Maximizing GPU Utilization

Let me get this straight. I’m developing my own ray tracing app (maybe real-time path tracing as well, but it’s so far beyond my knowledge lol). So, the most important thing I need to use is CUDA cores. But I need to use RT cores and Tensor cores as well. My question is, how can I really utilize the RT cores and Tensor cores? What tool do I need? Is it just CUDA Toolkit that is necessary for computer graphics and machine learning? Does OptiX using CUDA APIs? Does RT cores automatically utilized when I do DXR with my GPU? Does D3D includes from CUDA enough to do DirectX programming?

Explained in this video Tensor Cores in a Nutshell - YouTube, that Michael H said: “the best way to think about it is, the Tensor cores are basically inside CUDA cores”. Does that thing also apply to RT Cores? Another question is, does the RT cores, Tensor cores, registers, and shared memory grouped into one Streaming Multiprocessor?

For instance, my laptop has RTX 3050. Running deviceQuery, I found that it has 16 SMs, with 128 CUDA cores each SM, so that’s true I have 16 * 128 = 2048 CUDA cores in total. So, I have 64 Tensor cores, with 64 / 16 = 4 Tensor cores each SM? And then 16 RT cores, with 16 / 16 = 1 RT cores each SM?

Actually, I have a lot of question to ask. But I think it’s enough for now. Please help me.

You will automatically use RT cores for ray tracing when using one of the three available ray tracing APIs:
OptiX, DXR (DirectX12 ray tracing), or the Vulkan ray tracing extensions.
The display drivers will take care to make use of the RT cores the best they can.

All three ray tracing APIs allow programming their different ray tracing program domains (e.g. ray generation, closest hit, any hit, intersection, miss, …) in device code using different languages. CUDA C++ for OptiX, HLSL for DXR, GLSL (or HLSL) translated to SPIR-V for Vulkan RT.

Does OptiX using CUDA APIs?

Yes, OptiX is built on CUDA and since OptiX 7 versions you use the CUDA host (runtime/driver) APIs to manage all device resources directly and explicitly.

Here’s an (older) comparison of OptiX and Vulkan RT:
https://forums.developer.nvidia.com/t/what-are-the-advantages-and-differences-between-optix-7-and-vulkan-raytracing-api/220360

Tensor cores are usually programmed directly with CUDA.
They are used inside OptiX for the built-in AI denoiser.
(I don’t think the Tensor core instructions themselves work inside developer provided OptiX device code though.)
Other than that, Tensor cores are used by the deep learning and inferencing tools you’ll find on the NVIDIA developer site.

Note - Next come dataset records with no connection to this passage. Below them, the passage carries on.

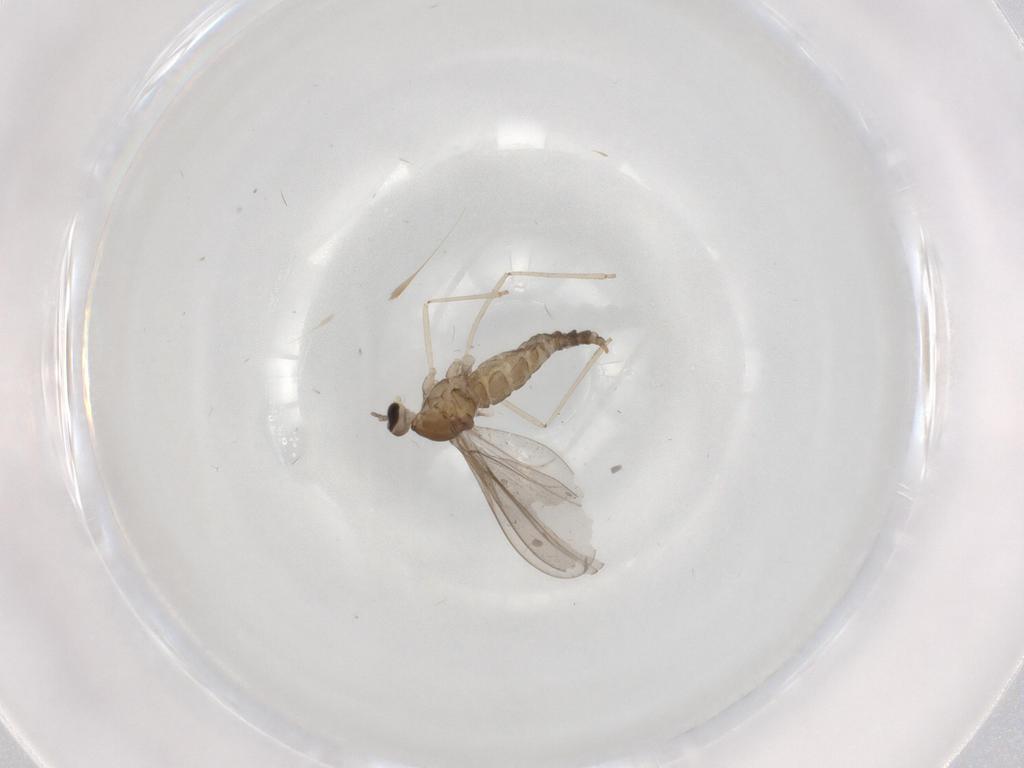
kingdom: Animalia
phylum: Arthropoda
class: Insecta
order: Diptera
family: Cecidomyiidae
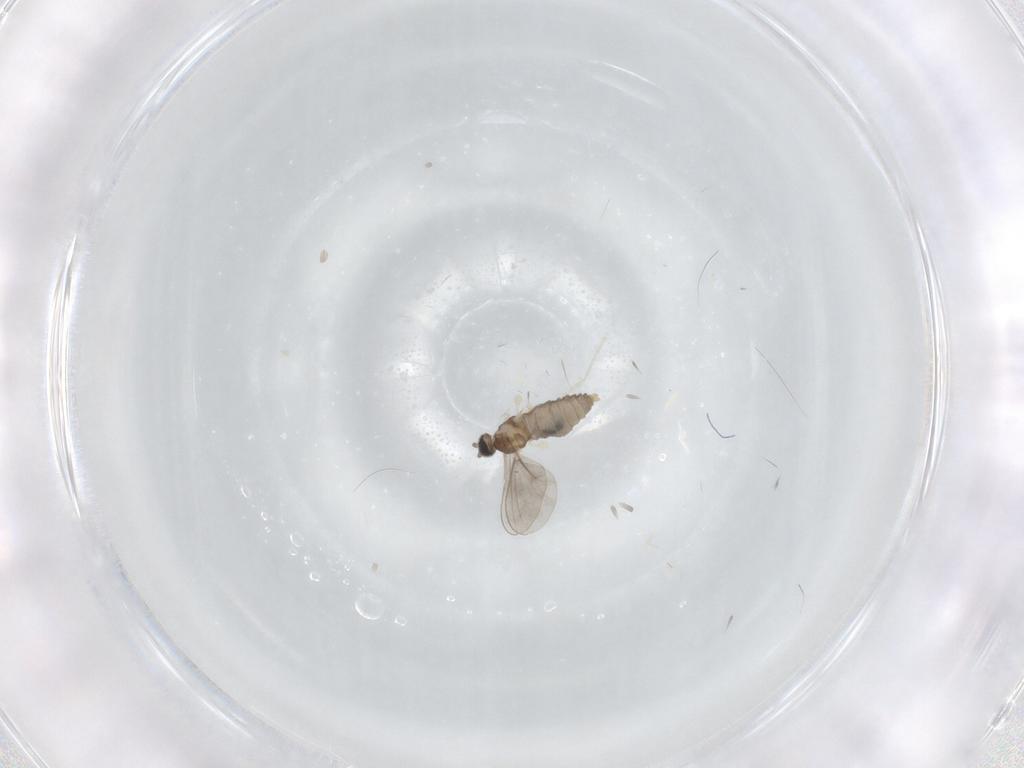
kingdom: Animalia
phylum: Arthropoda
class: Insecta
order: Diptera
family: Cecidomyiidae
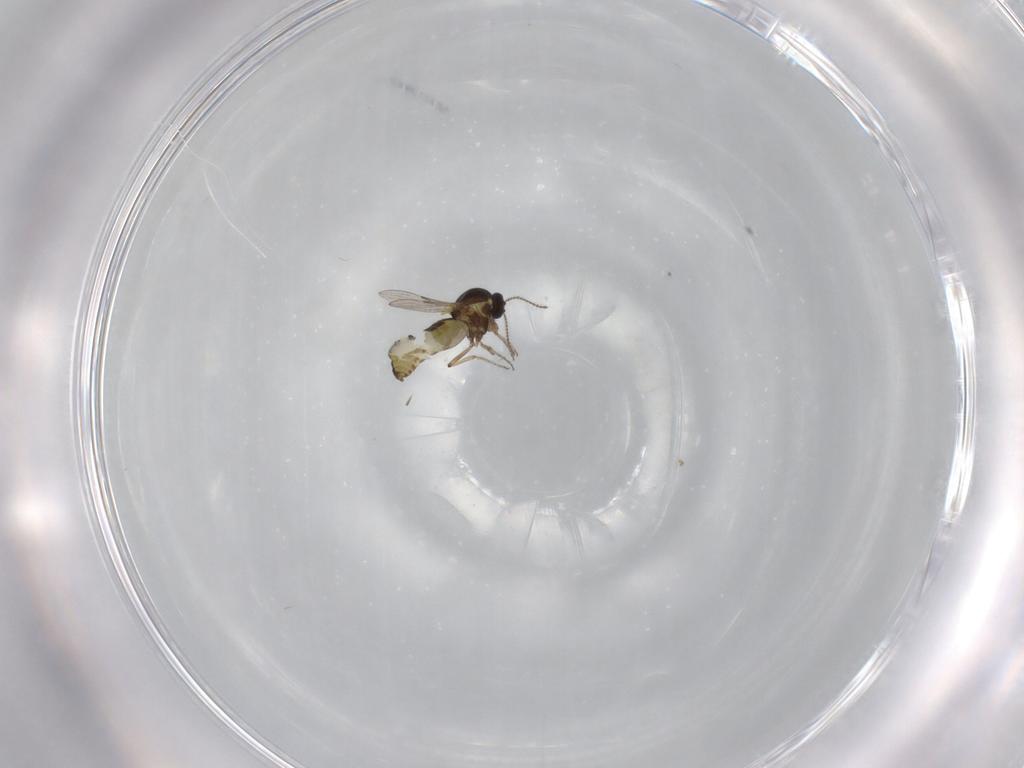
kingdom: Animalia
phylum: Arthropoda
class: Insecta
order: Diptera
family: Ceratopogonidae
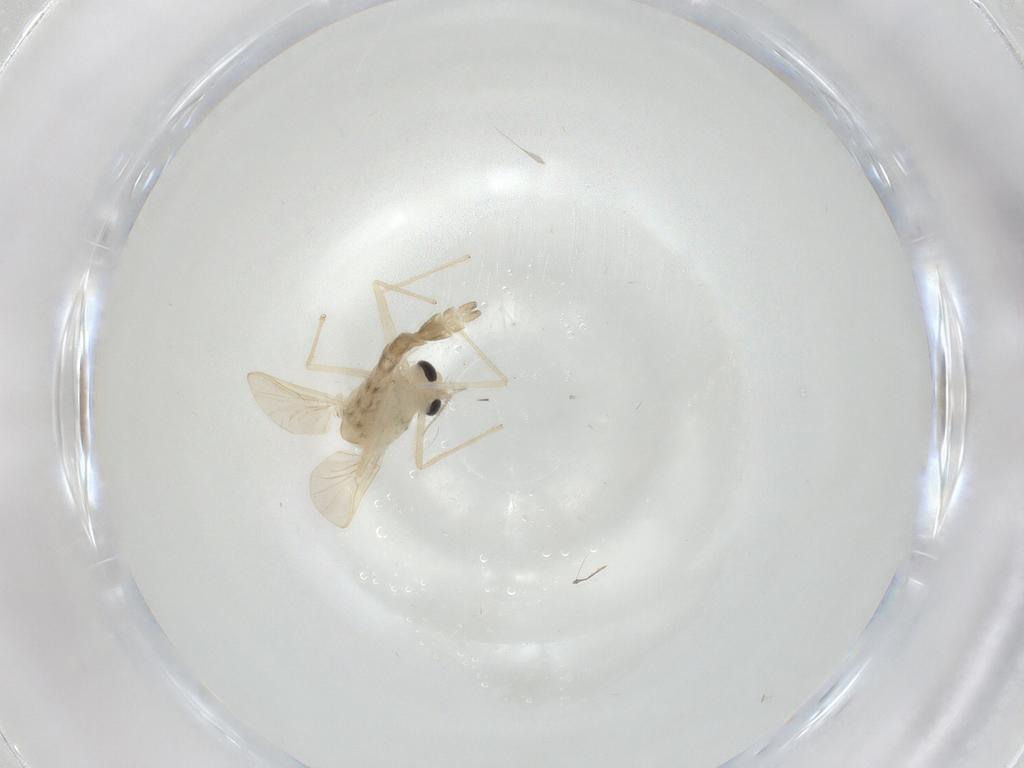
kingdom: Animalia
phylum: Arthropoda
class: Insecta
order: Diptera
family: Chironomidae
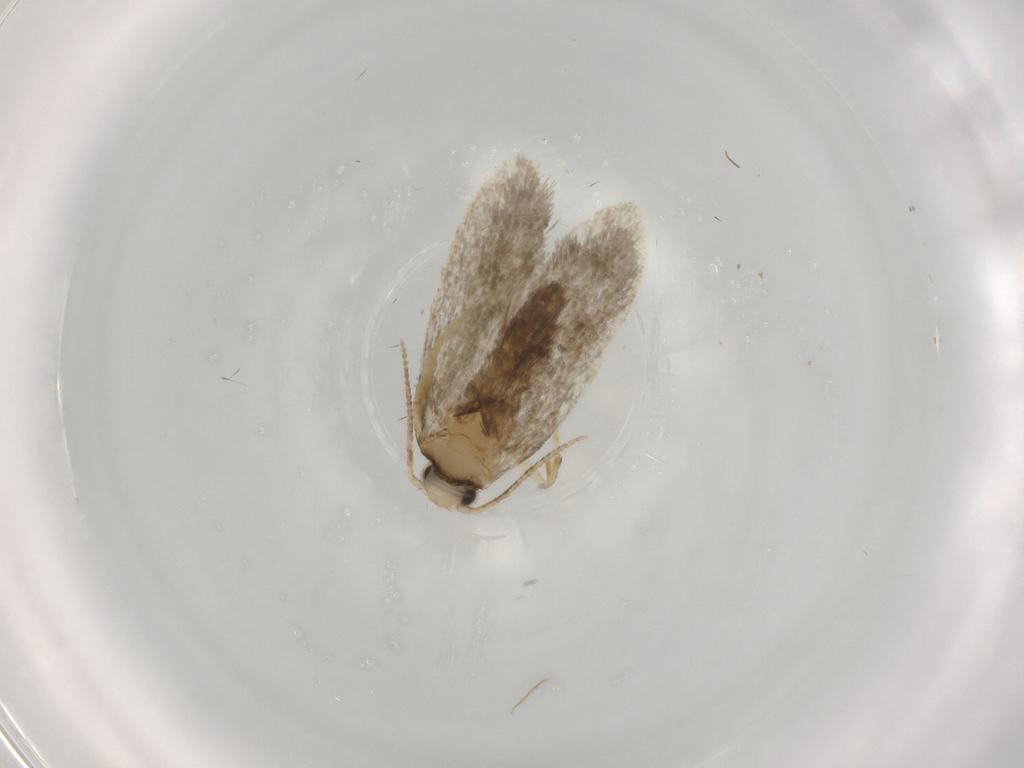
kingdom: Animalia
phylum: Arthropoda
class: Insecta
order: Lepidoptera
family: Psychidae
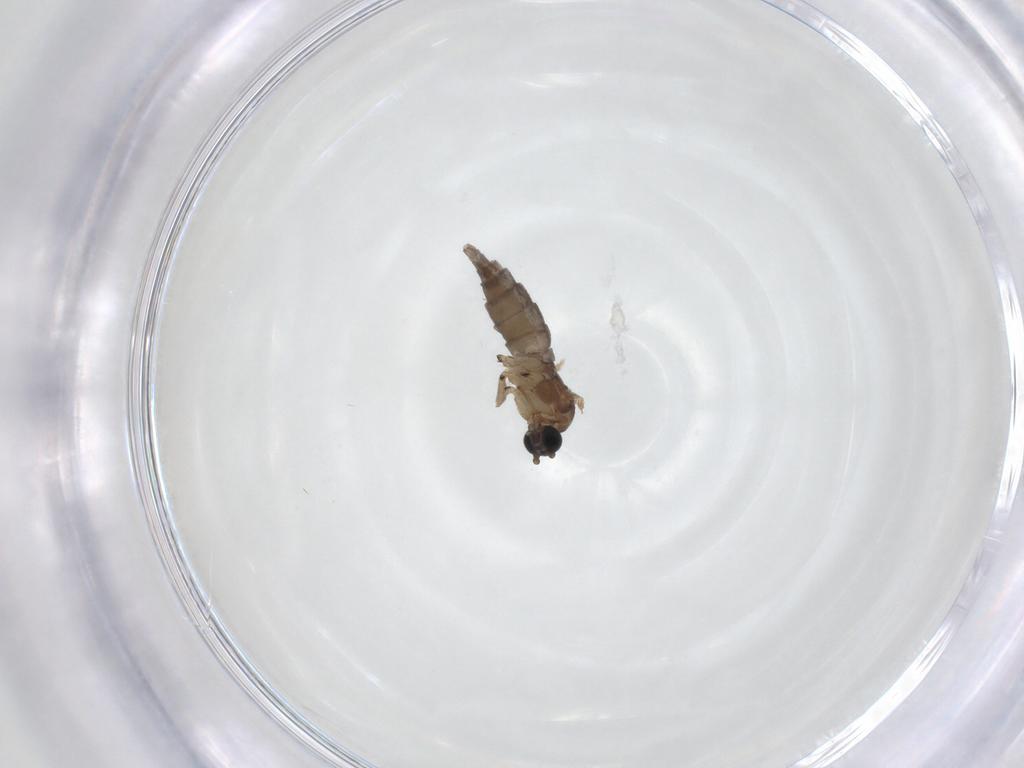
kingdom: Animalia
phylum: Arthropoda
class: Insecta
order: Diptera
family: Sciaridae
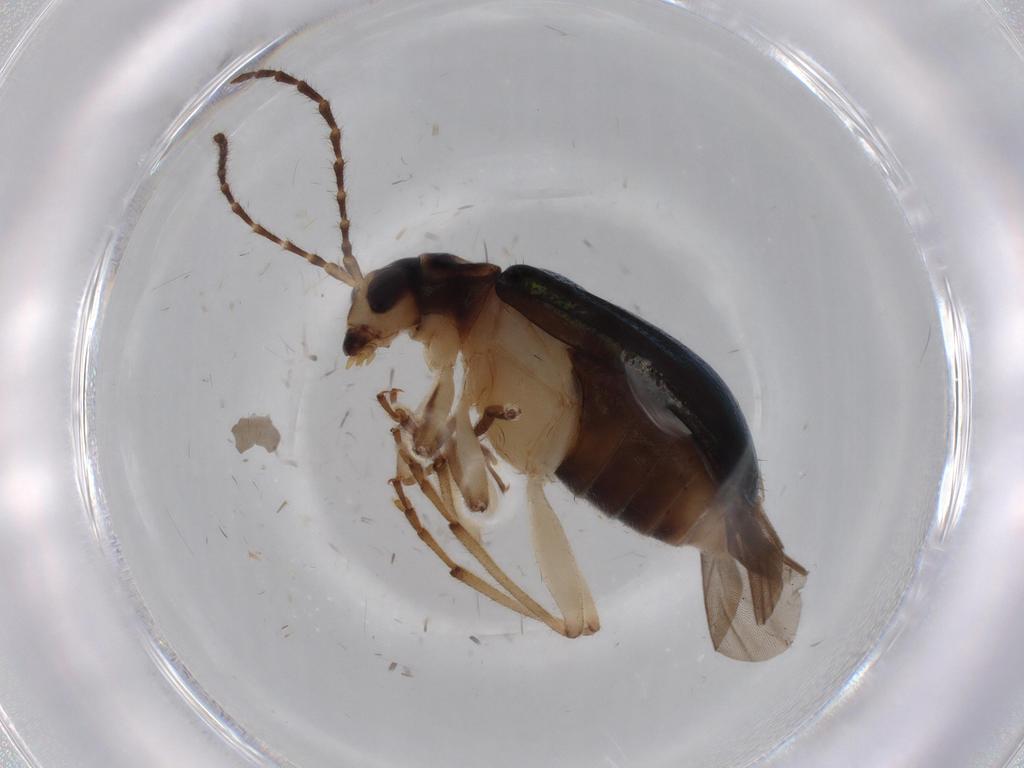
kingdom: Animalia
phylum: Arthropoda
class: Insecta
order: Coleoptera
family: Chrysomelidae
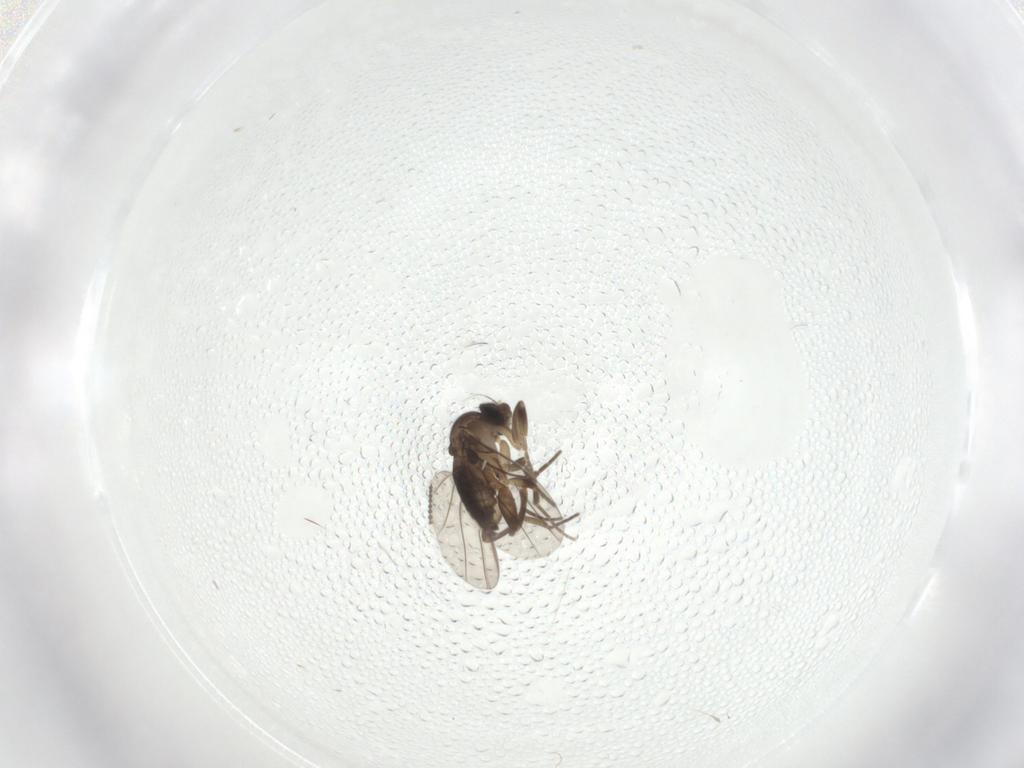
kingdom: Animalia
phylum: Arthropoda
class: Insecta
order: Diptera
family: Phoridae
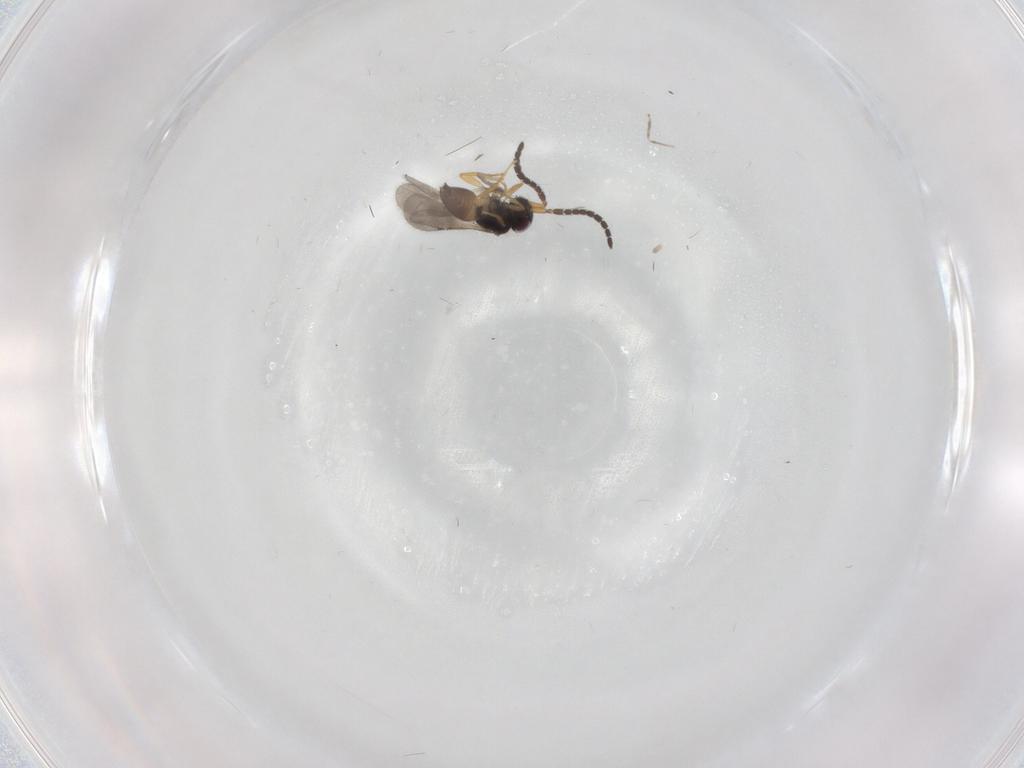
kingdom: Animalia
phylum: Arthropoda
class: Insecta
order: Hymenoptera
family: Ceraphronidae
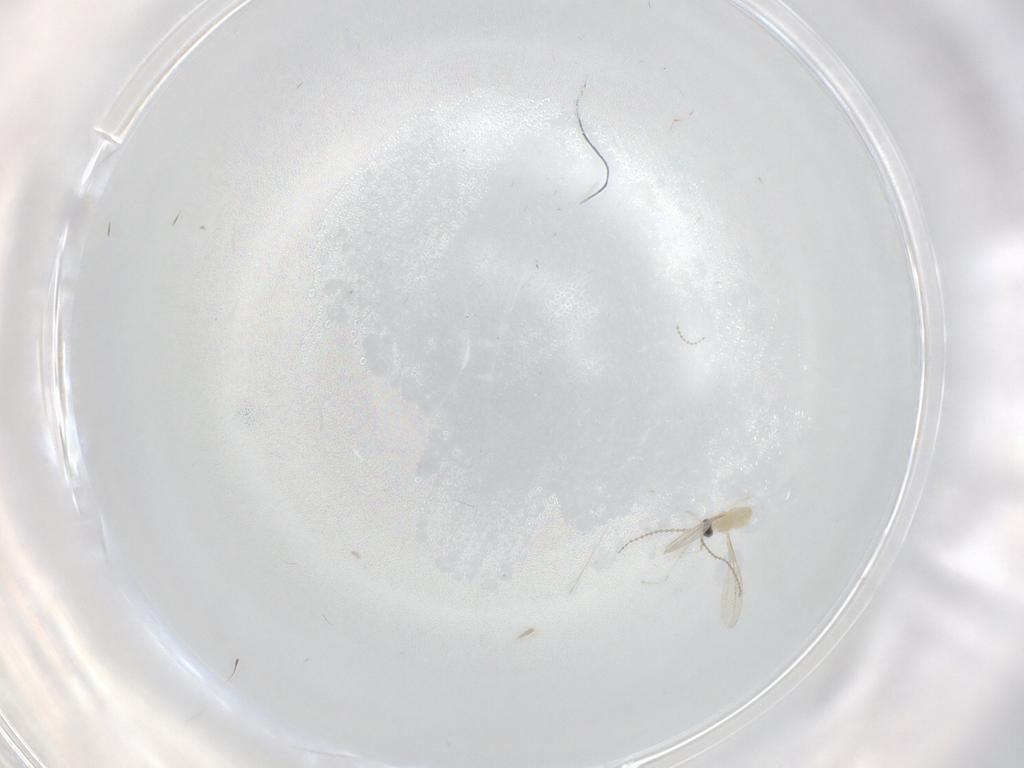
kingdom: Animalia
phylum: Arthropoda
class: Insecta
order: Diptera
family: Cecidomyiidae
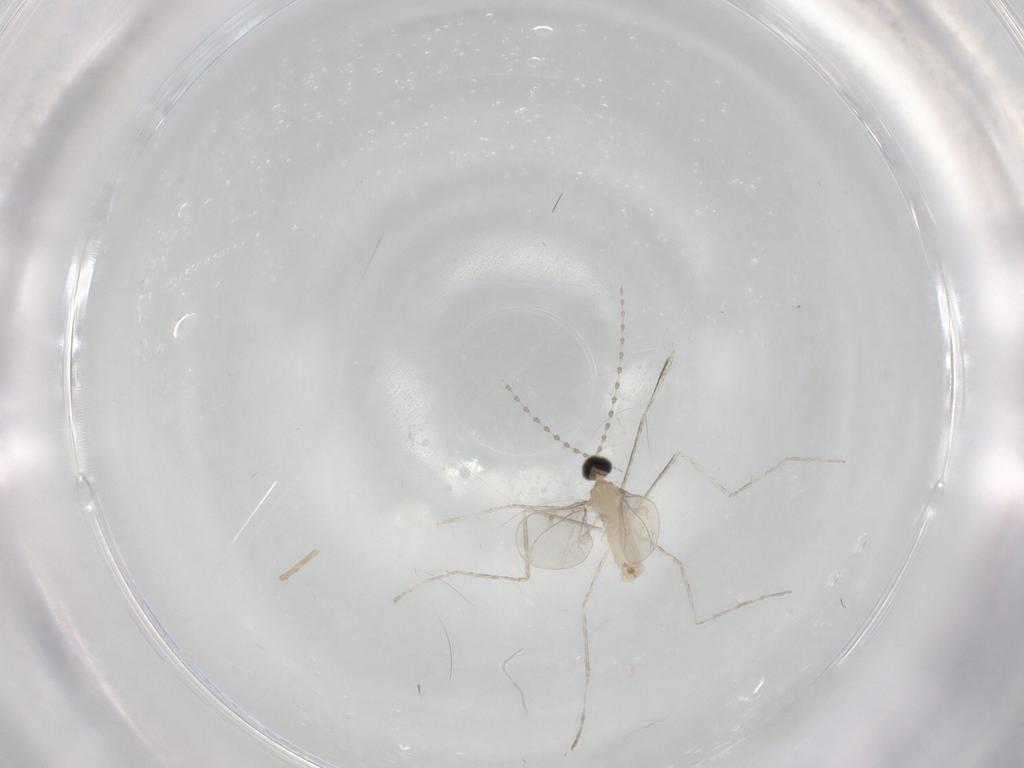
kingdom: Animalia
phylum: Arthropoda
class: Insecta
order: Diptera
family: Cecidomyiidae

What tool do I need? Is it just CUDA Toolkit that is necessary for computer graphics and machine learning?

For ray tracing with OptiX you need a supported NVIDIA GPU (Maxwell architecture and above, RTX boards highly recommended), an OptiX SDK 7.x version, a display driver supporting that OptiX 7.x version, a CUDA Toolkit supported by that display driver, a host compiler supported by that CUDA Toolkit version.
These things are listed inside the OptiX Release Notes. Find the link directly below the OptiX SDK download link of each version.
(E.g. I’m currently using RTX boards under Windows 10 with 535.98 drivers, OptiX 7.7.0, CUDA Toolkit 12.1, MSVS 2022.)

For ray tracing with DXR you would need the DirectX12 SDK. For Vulkan RT you would need the Vulkan SDK.
For these you would need an RTX board to have all features supported.

Does RT cores automatically utilized when I do DXR with my GPU?

Yes.

Does D3D includes from CUDA enough to do DirectX programming?

Not sure what you’re asking exactly.
DirectX 12 contains D3D and DXR graphics APIs. CUDA is a general purpose GPU programming API.
CUDA supports interoperability with OpenGL, D3D and Vulkan graphics APIs though, so that you can share some resources like buffers and texture among the APIs.
OptiX 7 doesn’t need CUDA interop because you’ll implement all resource management with CUDA host runtime or driver API calls inside the application yourself.

For more information about your GPU specific questions, please have a look through the CUDA programming manual at https://docs.nvidia.com/cuda/cuda-c-programming-guide/index.html
That explains the CUDA programming model and differences in GPU configurations and streaming multiprocessor capabilities.
That won’t explain RT cores though because these cannot be programmed directly. They can only be used via the three ray tracing APIs mentioned above. (OptiX, DXR, Vulkan RT).

If you decide to use OptiX for raytracing, more information can be found inside the OptiX 7 Programming Guide and API reference: https://raytracing-docs.nvidia.com/

If you have additional questions not answered in these docs or the OptiX developer forum already, just ask them there.